Saved entries
▬▬▬▬▬▬
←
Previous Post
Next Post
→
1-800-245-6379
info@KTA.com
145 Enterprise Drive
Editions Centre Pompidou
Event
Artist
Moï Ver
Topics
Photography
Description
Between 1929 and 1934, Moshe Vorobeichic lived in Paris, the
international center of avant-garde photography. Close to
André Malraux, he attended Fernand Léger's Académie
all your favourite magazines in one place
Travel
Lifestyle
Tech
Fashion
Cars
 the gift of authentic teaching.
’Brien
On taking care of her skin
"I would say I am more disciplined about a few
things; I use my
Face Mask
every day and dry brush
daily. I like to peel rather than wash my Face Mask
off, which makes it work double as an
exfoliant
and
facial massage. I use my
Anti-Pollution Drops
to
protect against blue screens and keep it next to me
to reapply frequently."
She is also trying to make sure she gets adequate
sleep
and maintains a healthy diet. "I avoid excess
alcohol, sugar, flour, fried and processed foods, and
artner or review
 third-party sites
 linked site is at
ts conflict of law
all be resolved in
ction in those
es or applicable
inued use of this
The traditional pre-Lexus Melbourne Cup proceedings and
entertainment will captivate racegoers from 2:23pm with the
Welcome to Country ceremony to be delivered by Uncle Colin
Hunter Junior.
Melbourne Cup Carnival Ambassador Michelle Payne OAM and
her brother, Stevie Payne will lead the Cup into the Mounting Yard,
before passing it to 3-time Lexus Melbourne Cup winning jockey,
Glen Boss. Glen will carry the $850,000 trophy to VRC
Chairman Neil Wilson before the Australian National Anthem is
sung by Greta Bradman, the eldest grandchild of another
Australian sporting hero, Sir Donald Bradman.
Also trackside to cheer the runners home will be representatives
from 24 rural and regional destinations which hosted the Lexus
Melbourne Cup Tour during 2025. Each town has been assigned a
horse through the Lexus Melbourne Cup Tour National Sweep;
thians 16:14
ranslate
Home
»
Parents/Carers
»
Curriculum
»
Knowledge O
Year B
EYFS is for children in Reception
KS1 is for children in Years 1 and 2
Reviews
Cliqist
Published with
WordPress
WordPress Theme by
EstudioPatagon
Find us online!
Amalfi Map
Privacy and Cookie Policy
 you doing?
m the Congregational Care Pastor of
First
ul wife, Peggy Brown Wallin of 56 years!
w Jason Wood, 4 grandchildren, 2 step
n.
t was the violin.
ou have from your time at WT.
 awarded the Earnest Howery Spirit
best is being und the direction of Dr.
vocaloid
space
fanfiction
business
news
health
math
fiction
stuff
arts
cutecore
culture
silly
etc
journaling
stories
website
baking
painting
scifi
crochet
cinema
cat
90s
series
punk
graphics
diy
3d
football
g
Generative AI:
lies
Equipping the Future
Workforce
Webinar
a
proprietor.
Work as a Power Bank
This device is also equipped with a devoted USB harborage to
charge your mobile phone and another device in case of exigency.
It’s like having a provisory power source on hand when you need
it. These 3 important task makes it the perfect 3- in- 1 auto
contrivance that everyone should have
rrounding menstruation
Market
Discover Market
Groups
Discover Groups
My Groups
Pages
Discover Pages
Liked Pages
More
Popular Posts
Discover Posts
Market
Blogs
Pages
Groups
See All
▬▬▬▬▬▬
ACTION ITEM: Repeat, word for word, the lines from the start of the records to the line that contains "Australian sporting hero, Sir Donald Bradman.", both of them included, and no others.

COMPLETED EXERCISE:
←
Previous Post
Next Post
→
1-800-245-6379
info@KTA.com
145 Enterprise Drive
Editions Centre Pompidou
Event
Artist
Moï Ver
Topics
Photography
Description
Between 1929 and 1934, Moshe Vorobeichic lived in Paris, the
international center of avant-garde photography. Close to
André Malraux, he attended Fernand Léger's Académie
all your favourite magazines in one place
Travel
Lifestyle
Tech
Fashion
Cars
 the gift of authentic teaching.
’Brien
On taking care of her skin
"I would say I am more disciplined about a few
things; I use my
Face Mask
every day and dry brush
daily. I like to peel rather than wash my Face Mask
off, which makes it work double as an
exfoliant
and
facial massage. I use my
Anti-Pollution Drops
to
protect against blue screens and keep it next to me
to reapply frequently."
She is also trying to make sure she gets adequate
sleep
and maintains a healthy diet. "I avoid excess
alcohol, sugar, flour, fried and processed foods, and
artner or review
 third-party sites
 linked site is at
ts conflict of law
all be resolved in
ction in those
es or applicable
inued use of this
The traditional pre-Lexus Melbourne Cup proceedings and
entertainment will captivate racegoers from 2:23pm with the
Welcome to Country ceremony to be delivered by Uncle Colin
Hunter Junior.
Melbourne Cup Carnival Ambassador Michelle Payne OAM and
her brother, Stevie Payne will lead the Cup into the Mounting Yard,
before passing it to 3-time Lexus Melbourne Cup winning jockey,
Glen Boss. Glen will carry the $850,000 trophy to VRC
Chairman Neil Wilson before the Australian National Anthem is
sung by Greta Bradman, the eldest grandchild of another
Australian sporting hero, Sir Donald Bradman.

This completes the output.